**Exercise directions**
Substitute "heel" for "ankle" in the part of the records that opens with the line containing "left wrist: (260, 184, -11)" and closes with the line containing "right knee: (273, 233, -1)", leaving everything else unchanged. Give only those lines.

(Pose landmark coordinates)
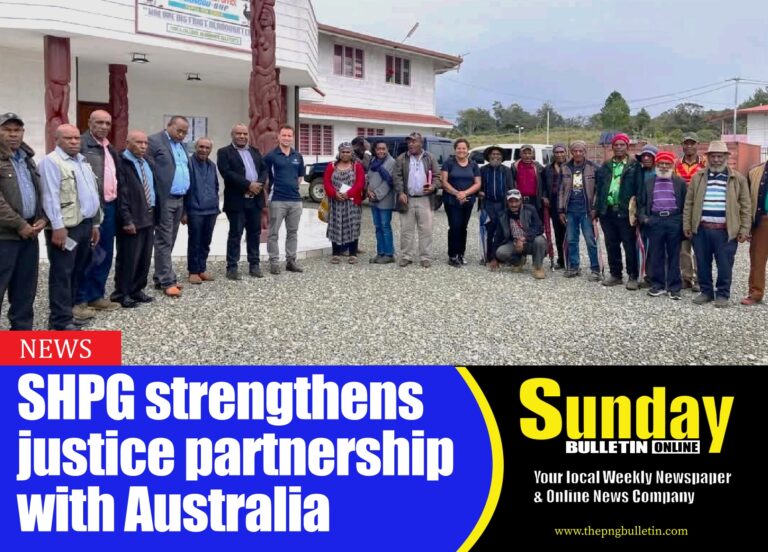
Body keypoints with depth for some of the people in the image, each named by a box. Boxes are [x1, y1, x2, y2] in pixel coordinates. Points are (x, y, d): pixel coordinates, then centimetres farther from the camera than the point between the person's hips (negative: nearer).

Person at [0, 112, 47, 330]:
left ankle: (22, 329, 22)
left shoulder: (27, 159, 15)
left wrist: (42, 218, 3)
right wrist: (19, 225, -16)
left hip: (30, 232, 7)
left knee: (25, 288, 13)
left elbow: (40, 192, 18)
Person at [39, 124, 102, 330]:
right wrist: (58, 227, -21)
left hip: (85, 224, 8)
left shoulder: (83, 161, 18)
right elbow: (51, 197, -16)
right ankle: (61, 320, -1)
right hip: (66, 227, -8)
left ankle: (68, 308, 25)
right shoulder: (51, 161, -8)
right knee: (62, 273, -4)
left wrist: (95, 223, 18)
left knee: (77, 271, 14)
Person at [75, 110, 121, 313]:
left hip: (109, 206, 8)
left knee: (105, 254, 12)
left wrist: (116, 200, 14)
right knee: (87, 255, -3)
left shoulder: (110, 148, 17)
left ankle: (96, 296, 22)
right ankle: (79, 300, 6)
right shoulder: (81, 144, -10)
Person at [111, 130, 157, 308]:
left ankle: (137, 290, 24)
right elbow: (120, 193, -16)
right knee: (128, 258, -2)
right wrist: (126, 219, -20)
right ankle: (121, 294, 9)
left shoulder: (147, 162, 15)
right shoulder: (121, 162, -11)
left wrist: (155, 213, 11)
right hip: (132, 218, -8)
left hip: (149, 216, 8)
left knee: (145, 257, 12)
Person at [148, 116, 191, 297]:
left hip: (179, 199, 8)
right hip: (164, 200, -8)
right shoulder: (155, 141, -7)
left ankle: (161, 278, 19)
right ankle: (167, 281, -2)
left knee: (169, 241, 12)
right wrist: (153, 200, -15)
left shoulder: (182, 145, 17)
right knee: (164, 241, -4)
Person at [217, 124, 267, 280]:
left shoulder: (255, 151, 17)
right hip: (237, 200, -5)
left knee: (255, 233, 9)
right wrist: (248, 185, -19)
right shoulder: (224, 152, -1)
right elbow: (227, 173, -14)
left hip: (255, 199, 5)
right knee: (235, 234, -2)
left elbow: (264, 169, 10)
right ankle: (232, 267, 4)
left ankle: (254, 265, 17)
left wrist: (260, 184, -11)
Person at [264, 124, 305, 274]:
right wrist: (276, 186, 1)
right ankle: (274, 262, 4)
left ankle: (291, 261, 18)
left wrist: (292, 186, 11)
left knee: (293, 232, 10)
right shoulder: (271, 156, -4)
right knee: (273, 233, -1)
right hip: (277, 200, -4)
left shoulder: (298, 156, 10)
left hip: (295, 200, 5)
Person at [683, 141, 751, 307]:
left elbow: (745, 206, 4)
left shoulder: (738, 179, 4)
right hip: (701, 229, 2)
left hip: (726, 231, -2)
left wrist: (744, 229, -2)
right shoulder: (698, 177, 9)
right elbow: (689, 203, 10)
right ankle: (706, 292, 22)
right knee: (702, 263, 8)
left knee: (724, 265, 2)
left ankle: (722, 294, 15)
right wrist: (686, 226, 4)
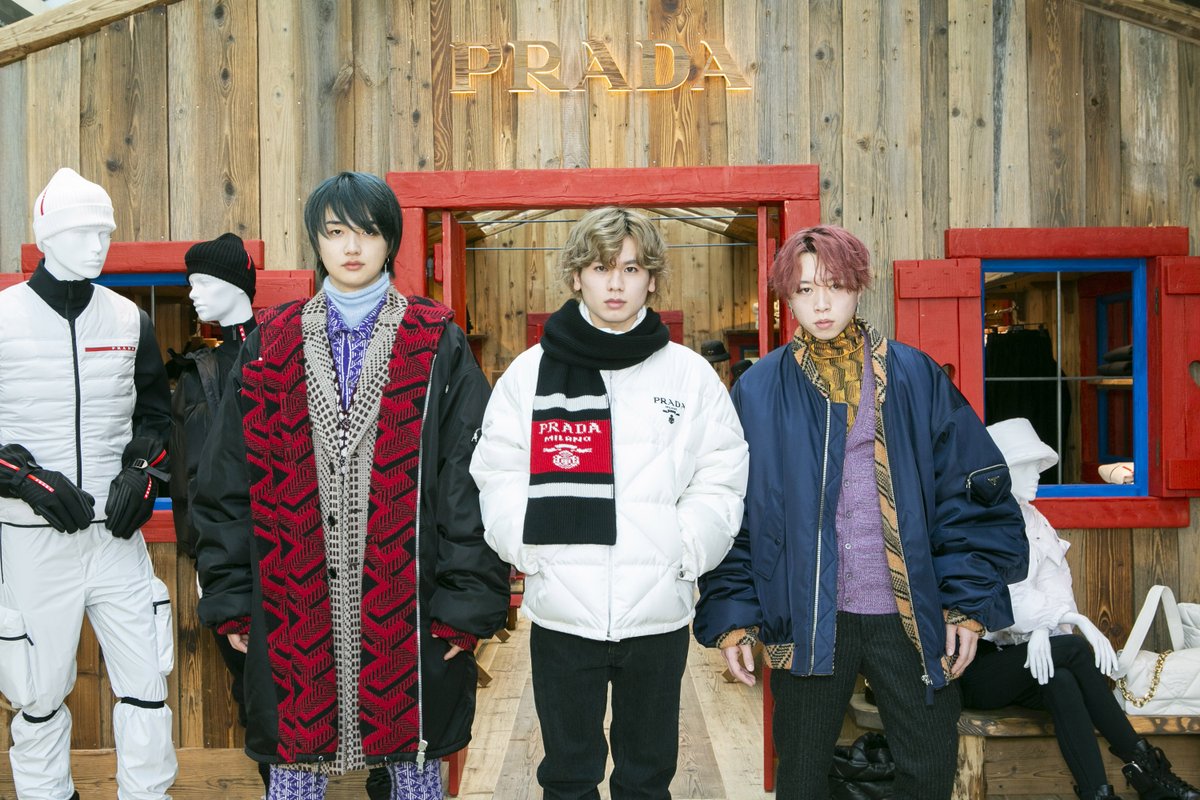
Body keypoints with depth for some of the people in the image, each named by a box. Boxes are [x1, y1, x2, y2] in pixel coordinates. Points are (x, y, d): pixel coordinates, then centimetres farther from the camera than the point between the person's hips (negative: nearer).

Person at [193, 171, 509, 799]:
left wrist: (467, 603, -7)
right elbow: (226, 483, 8)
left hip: (407, 604, -1)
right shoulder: (270, 346, 7)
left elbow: (473, 481, -3)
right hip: (293, 609, 2)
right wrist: (230, 599, 5)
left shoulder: (438, 347, 0)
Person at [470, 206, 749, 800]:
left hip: (658, 611, 1)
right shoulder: (531, 372, 1)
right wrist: (530, 550, -13)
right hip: (561, 610, 0)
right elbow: (498, 477, -1)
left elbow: (722, 482, 0)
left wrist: (682, 551, -11)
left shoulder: (691, 374, 2)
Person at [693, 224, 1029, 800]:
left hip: (912, 616, 1)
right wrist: (731, 615, -5)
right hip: (806, 620, -1)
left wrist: (967, 602, -3)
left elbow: (971, 491, 2)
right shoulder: (759, 390, 0)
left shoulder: (915, 377, 3)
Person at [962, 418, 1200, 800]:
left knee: (1060, 681, -27)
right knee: (1072, 648, -24)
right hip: (973, 667, -6)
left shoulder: (1031, 520, 11)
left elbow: (1054, 582, 0)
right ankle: (1144, 765, -19)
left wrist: (1043, 628, -20)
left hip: (1011, 658, 6)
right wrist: (1075, 619, -25)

**Task response**
left wrist: (260, 184, -11)
Person at [264, 124, 305, 274]:
right wrist: (276, 186, 1)
right heel: (274, 262, 4)
left heel: (291, 261, 18)
left wrist: (292, 186, 11)
left knee: (293, 232, 10)
right shoulder: (271, 156, -4)
right knee: (273, 233, -1)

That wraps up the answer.